━━━ POTONGAN TEKS
Suatu Perseroan Perorangan yang sudah tidak memenuhi kriteria UMK berdasarkan ketentuan Pasal 9 ayat (1) huruf a PP No. 8 Tahun 2021 sebagaimana dijelaskan di atas serta berdasarkan ketentuan Pasal 35 angka 3 huruf a dan b PP No. 7 Tahun 2021 yaitu memiliki modal usaha lebih dari Rp.5.000.000.000,- (lima miliar rupiah) maka harus meningkatkan statusnya menjadi PT.

Hal tersebut bukan merupakan suatu kendala apabila Direksi dalam Perseroan Perorangan sudah berusia 18 (delapan belas) tahun, ia dapat langsung menghadap Notaris untuk mendirikan PT sebagaimana ketentuan Pasal 7 ayat (1) UUPT dan Pasal 39 ayat (1) UUJN yang mencantumkan usia 18 (delapan belas) tahun sebagai usia paling rendah untuk menghadap Notaris dalam melakukan suatu perbuatan hukum. Pasal 6 ayat (2) PP No. 8 Tahun 2021 menyebutkan syarat pendiri Perseroan Perorangan selain merupakan WNI juga harus berusia paling rendah 17 (tujuh belas) tahun dan cakap hukum.

Terdapat perbedaan ketentuan dalam UUPT dan UUJN dengan PP No. 8 Tahun 2021 yang merupakan peraturan turunan dari UUCK. Perbedaan tersebut dapat memunculkan kekosongan hukum yang dapat berujung kepada terkendalanya Direksi Perseroan Perorangan yang masih berusia 17 (tujuh belas) tahun dalam hal Perseroan Perorangan yang dimilikinya sudah tidak memenuhi kriteria UMK berdasarkan Pasal 9 ayat (1) huruf a PP No. 8 Tahun 2021 dan Pasal 35 angka 3 huruf a dan b PP No. 7 Tahun 2021 yaitu terdapat lebih dari 1 (satu) pemegang saham dan memiliki modal usaha lebih dari Rp.5.000.000.000,- (lima miliar rupiah) ketika akan meningkatkan status Perseroan Perorangan menjadi PT.
━━━━━━
━━━ DATA TERCATAT
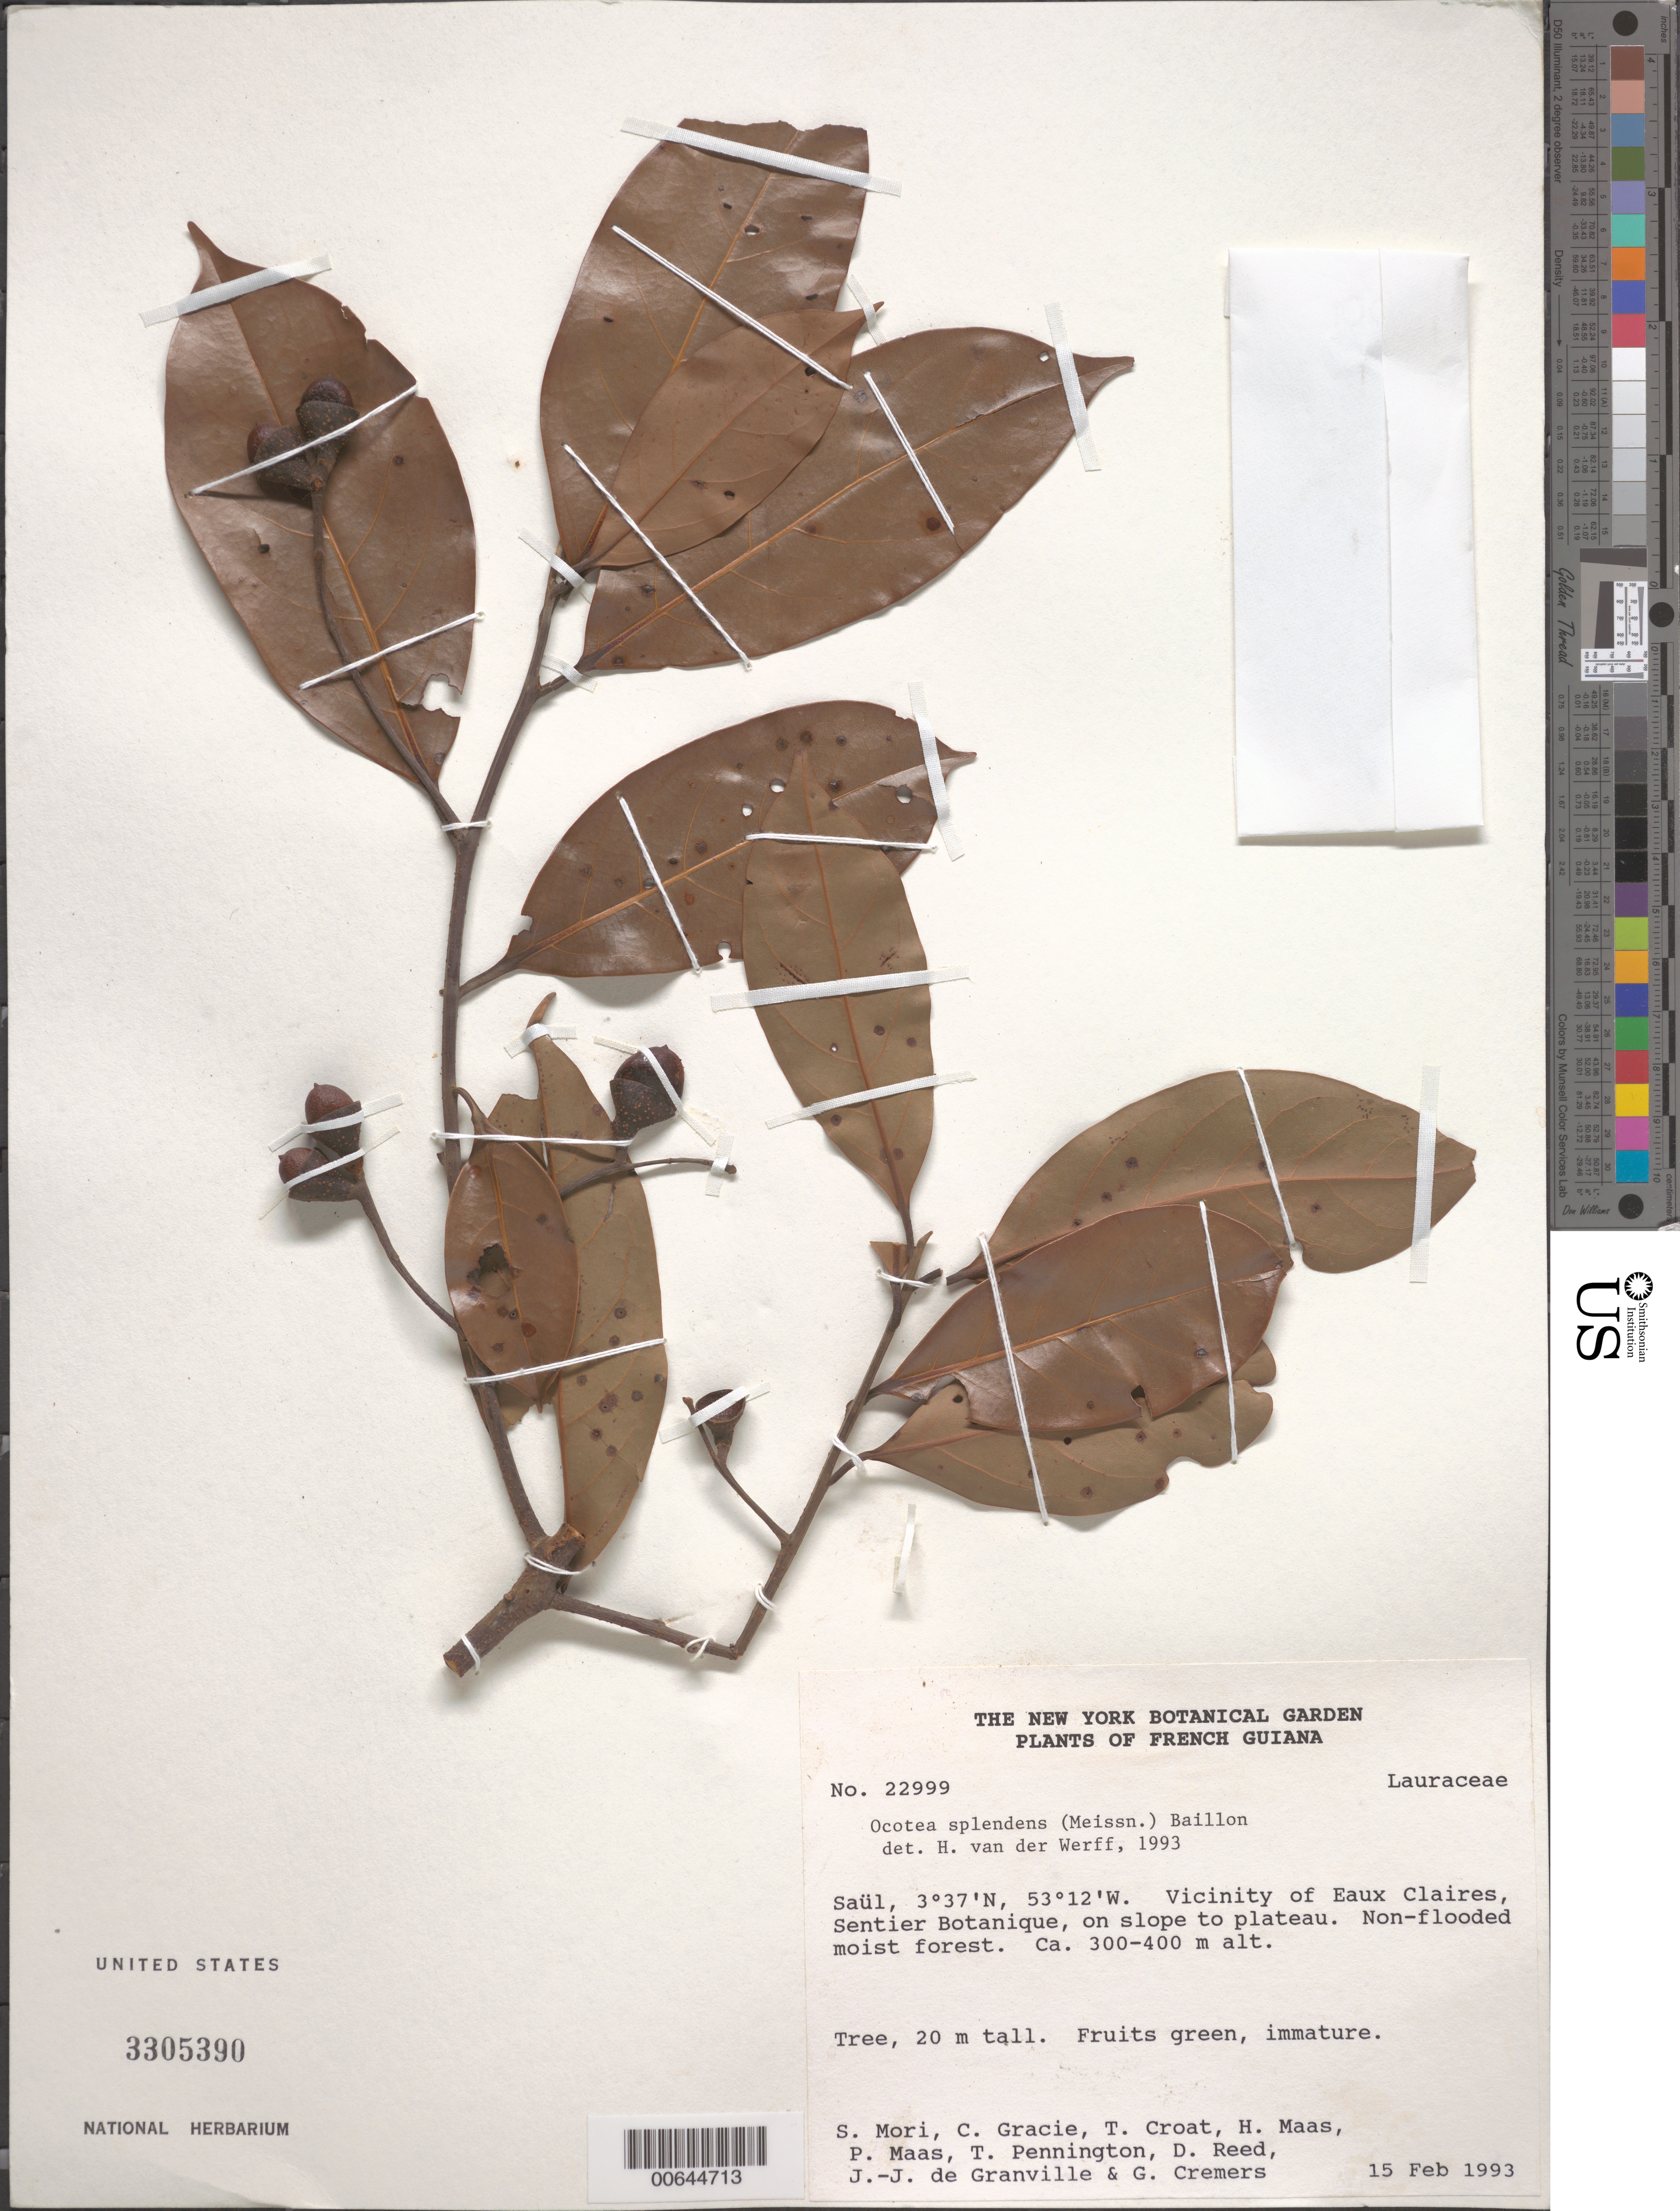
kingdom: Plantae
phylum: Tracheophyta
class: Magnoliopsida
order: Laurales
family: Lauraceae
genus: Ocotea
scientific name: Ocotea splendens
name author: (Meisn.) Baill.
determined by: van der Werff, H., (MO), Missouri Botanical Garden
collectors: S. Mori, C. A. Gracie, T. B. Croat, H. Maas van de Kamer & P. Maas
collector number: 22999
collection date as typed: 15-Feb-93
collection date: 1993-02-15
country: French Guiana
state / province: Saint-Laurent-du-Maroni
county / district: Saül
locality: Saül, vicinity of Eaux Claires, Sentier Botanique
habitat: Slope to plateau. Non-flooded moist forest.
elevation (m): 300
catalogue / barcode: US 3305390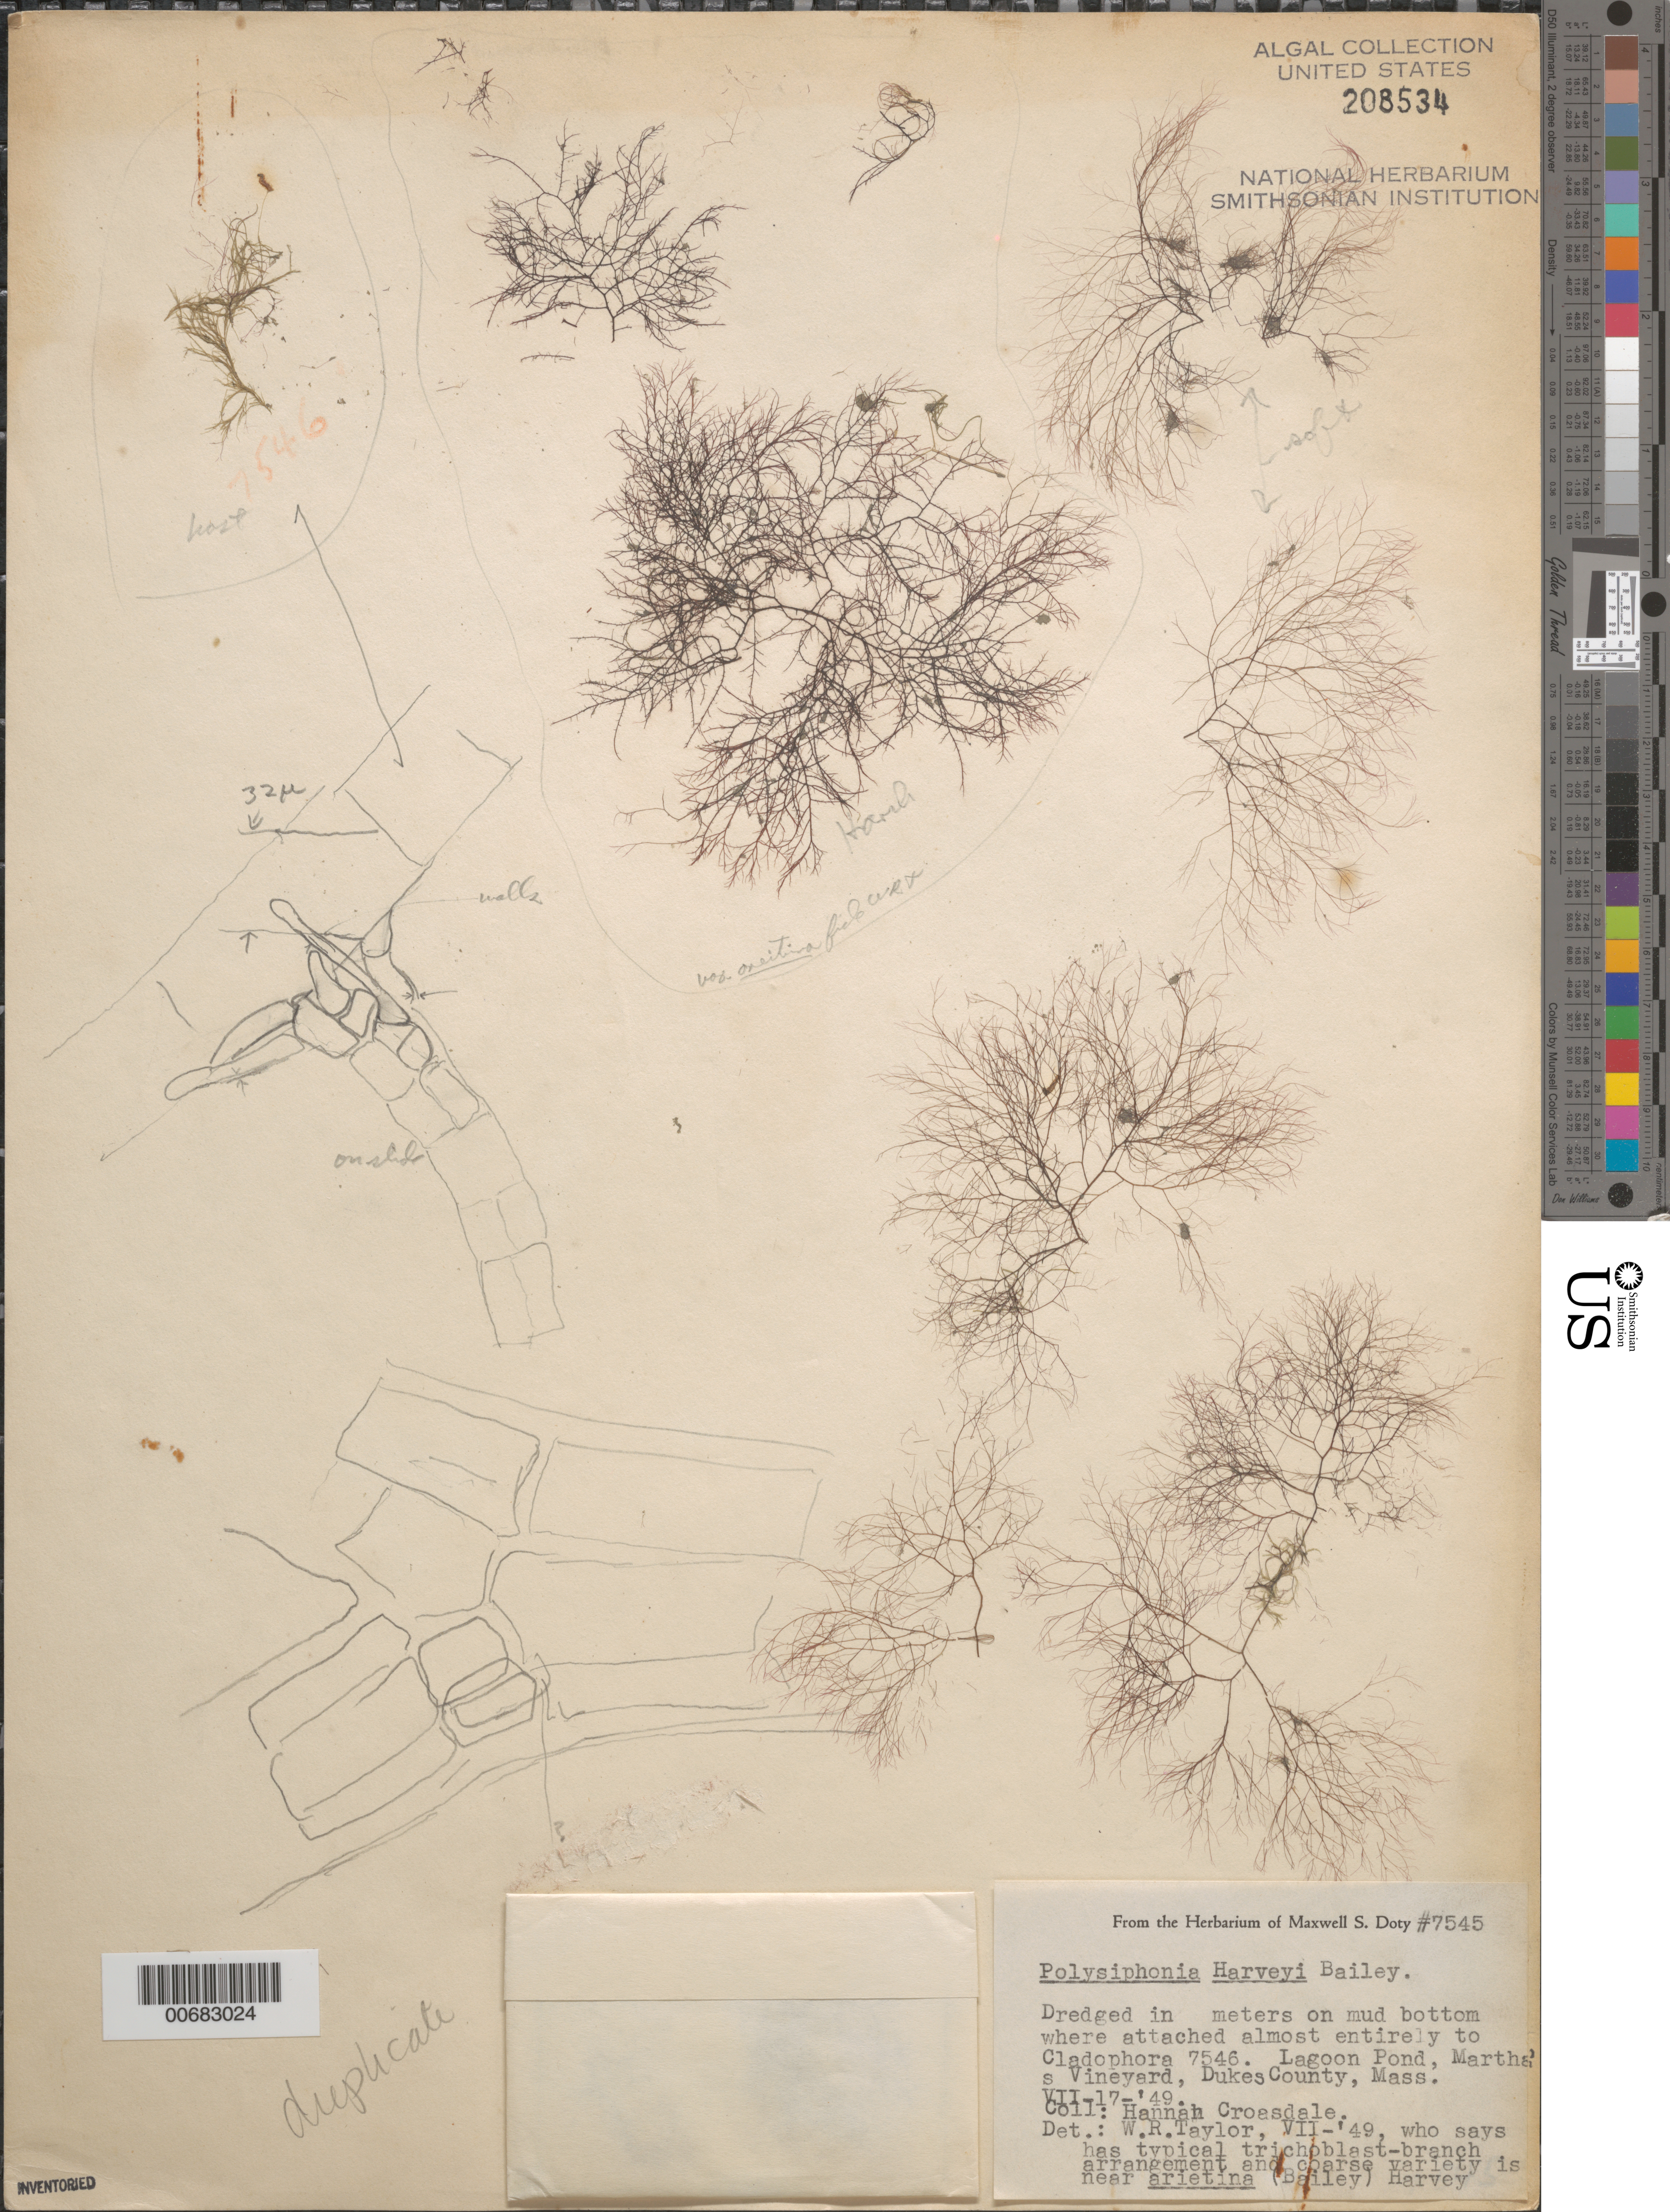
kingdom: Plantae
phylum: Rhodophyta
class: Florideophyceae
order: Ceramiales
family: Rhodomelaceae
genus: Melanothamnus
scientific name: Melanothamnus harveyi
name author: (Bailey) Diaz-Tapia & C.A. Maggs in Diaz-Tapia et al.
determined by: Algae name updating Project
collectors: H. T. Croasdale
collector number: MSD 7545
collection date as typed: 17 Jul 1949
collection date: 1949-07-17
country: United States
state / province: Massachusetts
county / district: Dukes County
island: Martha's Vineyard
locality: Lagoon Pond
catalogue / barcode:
━━━━━━
# [UNTUK DIKERJAKAN]
1) Tentukan apakah setiap pernyataan berikut sesuai dengan teks tentang Perseroan Perorangan. (a) Pasal 6 ayat (2) PP No. 8 Tahun 2021 mensyaratkan pendiri Perseroan Perorangan berusia paling rendah 17 tahun. (b) Pasal 39 ayat (1) UUJN menetapkan 17 tahun sebagai usia paling rendah untuk menghadap Notaris. (c) PP No. 8 Tahun 2021 merupakan peraturan turunan dari UUCK. Jawab ya atau tidak untuk masing-masing, lalu kutip kata-kata penentu dari teks tanpa diubah.
2) Teruskan teks tentang Perseroan Perorangan dengan menulis bagian berikutnya, dimulai setelah kalimat terakhirnya.

# [HASIL TIAP TUGAS]
1)
(a) Ya: "harus berusia paling rendah 17 (tujuh belas) tahun dan cakap hukum"
(b) Tidak: "Pasal 39 ayat (1) UUJN yang mencantumkan usia 18 (delapan belas) tahun sebagai usia paling rendah untuk menghadap Notaris"
(c) Ya: "PP No. 8 Tahun 2021 yang merupakan peraturan turunan dari UUCK"

2)
Perseroan Perorangan merupakan perluasan dari badan usaha berbadan hukum PT yang termasuk dalam ranah hukum dagang. Hukum dagang merupakan bagian dari hukum perdata yang juga mengatur mengenai perjanjian beserta perikatan-perikatan yang diatur dalam Buku III KUHPerdata. Ketentuan-ketentuan mengenai hukum dagang diatur dalam KUHD dan KUHPerdata.

Cakap hukum para pihak merupakan salah satu syarat utama dalam suatu perjanjian karena merupakan syarat subjektif. KUHD mengatur mengenai dunia usaha atau dunia bisnis dalam lalu lintas perdagangan. Akan tetapi, KUHD tidak mengatur mengenai batasan usia cakap hukum, sehingga ketentuan mengenai batasan usia cakap hukum dalam melakukan perbuatan hukum yang berkaitan dengan perusahaan mengacu kepada ketentuan yang tercantum dalam KUHPerdata.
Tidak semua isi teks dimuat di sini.